Sous couvert de patriotisme et de résistance, le Hezbollah y réaffirme son refus de toute remise en cause de son arsenal, qu’il présente comme un «droit légitime» et un pilier de la «protection de la souveraineté». Dans cette lettre truffée de références à la «dignité nationale» et à «l’agression sioniste», la milice transforme, encore une fois, le Liban en otage de sa propre idéologie.

Le ton est sans équivoque. «Se laisser entraîner dans les pièges des négociations proposées ne ferait qu’accroître les gains de l’ennemi israélien. Face à cet ennemi brutal, soutenu par le tyran américain, aucune manœuvre ni compromis n’est envisageable».

Autrement dit, le Hezbollah récuse tout dialogue, même indirect, avec Israël, y compris ceux engagés par l’État libanais dans le cadre du mécanisme de cessation des hostilités. 

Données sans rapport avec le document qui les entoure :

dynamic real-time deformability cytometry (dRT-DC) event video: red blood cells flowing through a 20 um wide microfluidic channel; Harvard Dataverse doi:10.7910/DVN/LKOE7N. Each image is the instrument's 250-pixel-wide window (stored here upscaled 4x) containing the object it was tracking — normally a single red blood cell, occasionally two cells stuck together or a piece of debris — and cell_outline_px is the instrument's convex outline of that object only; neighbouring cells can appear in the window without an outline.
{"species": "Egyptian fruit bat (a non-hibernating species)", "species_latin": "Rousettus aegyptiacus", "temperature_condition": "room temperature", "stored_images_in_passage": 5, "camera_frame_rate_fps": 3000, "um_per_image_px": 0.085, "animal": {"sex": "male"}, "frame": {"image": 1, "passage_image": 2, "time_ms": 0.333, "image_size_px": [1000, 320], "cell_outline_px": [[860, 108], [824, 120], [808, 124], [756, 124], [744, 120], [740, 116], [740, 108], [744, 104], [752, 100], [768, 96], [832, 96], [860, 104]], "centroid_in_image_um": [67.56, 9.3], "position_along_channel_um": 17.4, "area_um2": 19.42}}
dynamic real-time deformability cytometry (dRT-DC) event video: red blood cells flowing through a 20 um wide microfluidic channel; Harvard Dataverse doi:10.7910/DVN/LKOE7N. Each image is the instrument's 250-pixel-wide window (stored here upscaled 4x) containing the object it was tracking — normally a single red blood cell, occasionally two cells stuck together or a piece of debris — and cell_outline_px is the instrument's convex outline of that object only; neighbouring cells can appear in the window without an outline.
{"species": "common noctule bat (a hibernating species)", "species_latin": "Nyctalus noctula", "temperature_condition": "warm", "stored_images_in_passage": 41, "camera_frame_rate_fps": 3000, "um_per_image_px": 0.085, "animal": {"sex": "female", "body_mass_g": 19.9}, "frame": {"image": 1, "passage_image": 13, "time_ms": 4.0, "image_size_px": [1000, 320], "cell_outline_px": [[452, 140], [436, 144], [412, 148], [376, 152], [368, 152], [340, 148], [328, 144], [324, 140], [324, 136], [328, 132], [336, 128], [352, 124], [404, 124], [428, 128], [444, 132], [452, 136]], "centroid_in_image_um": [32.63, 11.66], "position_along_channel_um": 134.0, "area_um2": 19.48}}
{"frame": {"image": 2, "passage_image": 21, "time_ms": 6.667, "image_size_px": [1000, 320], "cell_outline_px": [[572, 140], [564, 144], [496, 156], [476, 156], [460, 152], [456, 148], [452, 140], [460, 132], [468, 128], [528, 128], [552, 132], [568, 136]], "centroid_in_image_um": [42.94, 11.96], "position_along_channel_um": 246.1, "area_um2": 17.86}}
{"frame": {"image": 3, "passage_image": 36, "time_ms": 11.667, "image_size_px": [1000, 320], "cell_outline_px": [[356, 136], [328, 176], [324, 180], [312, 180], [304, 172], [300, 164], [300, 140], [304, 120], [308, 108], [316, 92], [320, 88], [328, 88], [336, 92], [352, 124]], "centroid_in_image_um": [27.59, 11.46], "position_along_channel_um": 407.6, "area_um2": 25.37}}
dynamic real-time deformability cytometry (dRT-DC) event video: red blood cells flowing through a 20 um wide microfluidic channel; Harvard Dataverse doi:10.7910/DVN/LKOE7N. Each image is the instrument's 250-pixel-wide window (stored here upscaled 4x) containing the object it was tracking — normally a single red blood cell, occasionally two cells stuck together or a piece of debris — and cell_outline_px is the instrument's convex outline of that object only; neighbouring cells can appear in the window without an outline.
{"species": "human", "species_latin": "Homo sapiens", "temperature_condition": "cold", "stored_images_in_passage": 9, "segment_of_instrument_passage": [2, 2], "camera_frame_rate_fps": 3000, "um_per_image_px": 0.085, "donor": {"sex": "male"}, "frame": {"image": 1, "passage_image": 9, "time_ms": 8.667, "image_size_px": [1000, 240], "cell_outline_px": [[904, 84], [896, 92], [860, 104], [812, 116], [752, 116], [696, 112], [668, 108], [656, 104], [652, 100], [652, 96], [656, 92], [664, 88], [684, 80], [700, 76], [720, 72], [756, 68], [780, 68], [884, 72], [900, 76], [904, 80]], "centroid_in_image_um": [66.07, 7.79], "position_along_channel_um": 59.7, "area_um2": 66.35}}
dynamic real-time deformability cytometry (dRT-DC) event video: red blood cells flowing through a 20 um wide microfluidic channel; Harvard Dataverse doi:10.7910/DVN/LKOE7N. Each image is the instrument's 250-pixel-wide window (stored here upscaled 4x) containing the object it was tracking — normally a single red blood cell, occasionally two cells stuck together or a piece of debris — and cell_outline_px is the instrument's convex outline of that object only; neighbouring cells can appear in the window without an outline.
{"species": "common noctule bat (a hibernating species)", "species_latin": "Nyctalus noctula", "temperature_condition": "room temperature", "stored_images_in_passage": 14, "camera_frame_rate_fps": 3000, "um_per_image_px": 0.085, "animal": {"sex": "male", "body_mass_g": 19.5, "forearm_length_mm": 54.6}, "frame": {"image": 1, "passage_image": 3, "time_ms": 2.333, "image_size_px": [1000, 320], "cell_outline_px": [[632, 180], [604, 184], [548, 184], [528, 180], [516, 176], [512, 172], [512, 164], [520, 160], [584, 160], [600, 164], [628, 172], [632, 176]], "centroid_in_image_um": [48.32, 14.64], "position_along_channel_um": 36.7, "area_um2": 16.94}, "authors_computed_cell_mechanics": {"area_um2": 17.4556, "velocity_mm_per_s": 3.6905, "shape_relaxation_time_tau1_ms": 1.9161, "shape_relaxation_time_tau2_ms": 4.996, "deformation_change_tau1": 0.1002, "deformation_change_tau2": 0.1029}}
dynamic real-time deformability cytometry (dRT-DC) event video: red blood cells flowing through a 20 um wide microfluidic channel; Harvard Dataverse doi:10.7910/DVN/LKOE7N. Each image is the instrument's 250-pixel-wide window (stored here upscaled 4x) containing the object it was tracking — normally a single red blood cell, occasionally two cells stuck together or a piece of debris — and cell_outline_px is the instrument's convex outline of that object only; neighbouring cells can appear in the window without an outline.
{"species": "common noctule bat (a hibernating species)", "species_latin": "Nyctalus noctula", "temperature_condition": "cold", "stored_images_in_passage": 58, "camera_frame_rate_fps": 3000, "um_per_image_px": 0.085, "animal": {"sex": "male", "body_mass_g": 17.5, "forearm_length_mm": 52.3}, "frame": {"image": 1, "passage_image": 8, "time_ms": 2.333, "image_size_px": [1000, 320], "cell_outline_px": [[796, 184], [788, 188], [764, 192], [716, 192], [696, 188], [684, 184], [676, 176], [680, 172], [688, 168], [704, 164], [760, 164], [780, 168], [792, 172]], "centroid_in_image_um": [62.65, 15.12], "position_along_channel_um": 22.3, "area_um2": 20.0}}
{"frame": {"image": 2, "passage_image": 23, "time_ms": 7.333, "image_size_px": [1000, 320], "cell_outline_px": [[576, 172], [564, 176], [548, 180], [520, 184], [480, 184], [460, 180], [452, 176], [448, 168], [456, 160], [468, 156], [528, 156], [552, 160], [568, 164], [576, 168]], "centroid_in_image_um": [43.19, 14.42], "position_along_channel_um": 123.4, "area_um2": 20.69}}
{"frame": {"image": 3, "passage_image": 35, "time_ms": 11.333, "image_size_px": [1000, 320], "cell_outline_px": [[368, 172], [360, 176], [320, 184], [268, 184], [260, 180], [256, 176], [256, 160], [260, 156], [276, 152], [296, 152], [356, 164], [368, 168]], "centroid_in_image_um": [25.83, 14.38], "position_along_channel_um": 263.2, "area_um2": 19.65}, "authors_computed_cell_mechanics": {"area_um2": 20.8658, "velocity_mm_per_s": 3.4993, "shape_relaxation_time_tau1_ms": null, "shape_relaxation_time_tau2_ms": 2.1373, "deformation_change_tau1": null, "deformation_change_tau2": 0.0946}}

Le message est donc clair: le Hezbollah ne compte pas se plier aux décisions du gouvernement, ni reconnaître le principe élémentaire d’un monopole étatique de la force. En instrumentalisant la question du cessez-le-feu et en rejetant d’avance tout cadre de négociation, il sape les efforts d’un État déjà affaibli, tout en continuant de confisquer la souveraineté nationale à son profit.

Il faut dire que derrière le vernis rhétorique, celui de la «défense de la patrie», se profile une constante. Celle selon laquelle le Hezbollah se considère comme une entité à part, supérieure aux institutions, libre de décider seule de la guerre et de la paix. En affirmant que «la décision de se défendre ne relève ni d’une décision pour la paix ni d’une décision pour la guerre», la formation pro-iranienne admet, sans détour, qu’il agit en dehors de tout cadre étatique.

Cette posture, au moment même où Beyrouth tente laborieusement de consolider un cessez-le-feu et de rouvrir la voie à une stabilité fragile, sonne comme une provocation. Alors que la communauté internationale presse le Liban d’unifier ses institutions et de reprendre le contrôle de son territoire, le Hezbollah, lui, s’obstine à imposer son propre agenda.

En se drapant dans le manteau de la «résistance», le parti s’accroche à un rôle qui relève désormais moins de la défense nationale que d’un pouvoir parallèle, verrouillant tout progrès politique.

Le message adressé à l’État est limpide: il n’y aura ni désarmement, ni compromis, ni retour à une souveraineté pleine et entière.

Et pendant que le Hezbollah proclame son attachement à la «stabilité du Liban», c’est bien cette stabilité qu’il compromet, en empêchant l’État de parler d’une seule voix et d’exercer son autorité sur tout son territoire.